___ TEXT FOR ANALYSIS

Now the historical experience across the world is that mergers, more often than not, fail to deliver what they promise. That apart, the merger of competing firms in the same economic sector tends to yield an entity that is more cost efficient and stronger, so as to be able to land better deals.

Since these banks mostly operate in the same geographies and have branches in the same areas, the obvious course that the new entity will follow is to rationalise its branch networks, that is close down some of the competing branches in the same area.

It is the prospects of this and the resultant need for fewer staff that has automatically led the unions to oppose the merger. But the Finance Minister has assured that no employee will face adverse service conditions and ‘nobody will have to worry’. The government has likely budget the fact that a good number of employees will retire soon.

The staff that remains will obviously have to be redeployed, but the question is where and how. It is important to remember that the banking sector across the world is going through a process of technological transformation, at the apex of which stands the core banking system that enables electronic inter-office banking. Significantly, all three banks have the same Finacle core banking technology.

The onward march of electronic banking will need fewer hands, so it remains to be seen how the government will square the circle — not go in for any kind of retrenchment, even while reaping the economies of scale which the merger ought to bring.

This brings us to the issue of why the government has gone in for the merger. The declared aim of not just the current NDA government, but its predecessor UPA is to have fewer banks, the underlying logic being that India, even with 19 public sector banks after the latest round of merger, will have too many.

______
___ EXTRACTED DATA

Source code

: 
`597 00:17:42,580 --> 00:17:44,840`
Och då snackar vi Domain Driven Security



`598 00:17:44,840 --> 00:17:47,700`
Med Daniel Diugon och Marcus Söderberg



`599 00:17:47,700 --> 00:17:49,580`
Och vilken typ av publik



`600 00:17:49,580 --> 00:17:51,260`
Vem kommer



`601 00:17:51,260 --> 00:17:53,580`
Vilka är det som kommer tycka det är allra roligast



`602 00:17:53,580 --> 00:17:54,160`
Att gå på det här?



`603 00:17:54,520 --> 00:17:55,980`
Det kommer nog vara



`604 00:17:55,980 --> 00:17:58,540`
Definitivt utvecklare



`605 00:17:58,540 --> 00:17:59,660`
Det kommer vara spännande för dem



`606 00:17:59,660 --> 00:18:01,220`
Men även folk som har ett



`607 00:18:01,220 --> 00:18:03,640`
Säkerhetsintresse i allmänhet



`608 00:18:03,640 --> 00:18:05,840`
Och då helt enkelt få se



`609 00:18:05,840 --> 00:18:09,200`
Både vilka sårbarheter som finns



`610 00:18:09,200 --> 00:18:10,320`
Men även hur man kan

______

TASK A
In the bank merger text, what core banking technology do all three banks use?
TASK B
Quote the bank merger text from "It is the prospects" to "will retire soon.".
TASK C
Write what comes next in the bank merger text, picking up after its last sentence.

TASK OUTPUT A
All three banks use the Finacle core banking technology.

TASK OUTPUT B
It is the prospects of this and the resultant need for fewer staff that has automatically led the unions to oppose the merger. But the Finance Minister has assured that no employee will face adverse service conditions and ‘nobody will have to worry’. The government has likely budget the fact that a good number of employees will retire soon.

TASK OUTPUT C
But the issue is, size has nothing to do with whether a bank is strong or not. Banking in both the US and Spain was severely hit by the global crisis of 2008, but whereas the US had several thousand banks, Spain had a few hundred. The health of a bank depends partly on whether it has adequate capital to tide over a rainy day. But the overriding requirement of good health for a bank is to have healthy customers. The health of the twin balance sheets — that of the bank and its customer — is critical.

That apart, there are many smaller regional banks which not only have a strong client base among small and medium businesses, but also have a deep knowledge of business conditions through historical roots in its area of operation. These banks live on the interest they earn from their commercial customers.

On the other hand, once a bank gets large, the option of operating in the financial markets opens up. It is the crisis in the market for securitised assets of the sub prime housing loans which hit large US financial institutions in 2008, requiring the government and regulator to step in. Once an institution gets too big, it also becomes too big to be allowed to fail. So there are strong doubts whether it is a good thing for the country to have fewer and bigger banks.

At the end of the day, it seems that what weighed with the government is the need to do something to save the 11 banks that have been put under ‘prompt corrective action’ (PCA) by the RBI, turning them into semi-zombies which cannot lend. The FM has said the Centre is keen on saving all banks under PCA, while noting that Dena is one of them. The capacity of the two healthier banks to swallow a weak bank was a key factor which influenced the government’s decision. To put it unkindly, the government got BoB and Vijaya to get it off the Dena hook, the same way as it is getting LIC to get it off the IDBI Bank hook!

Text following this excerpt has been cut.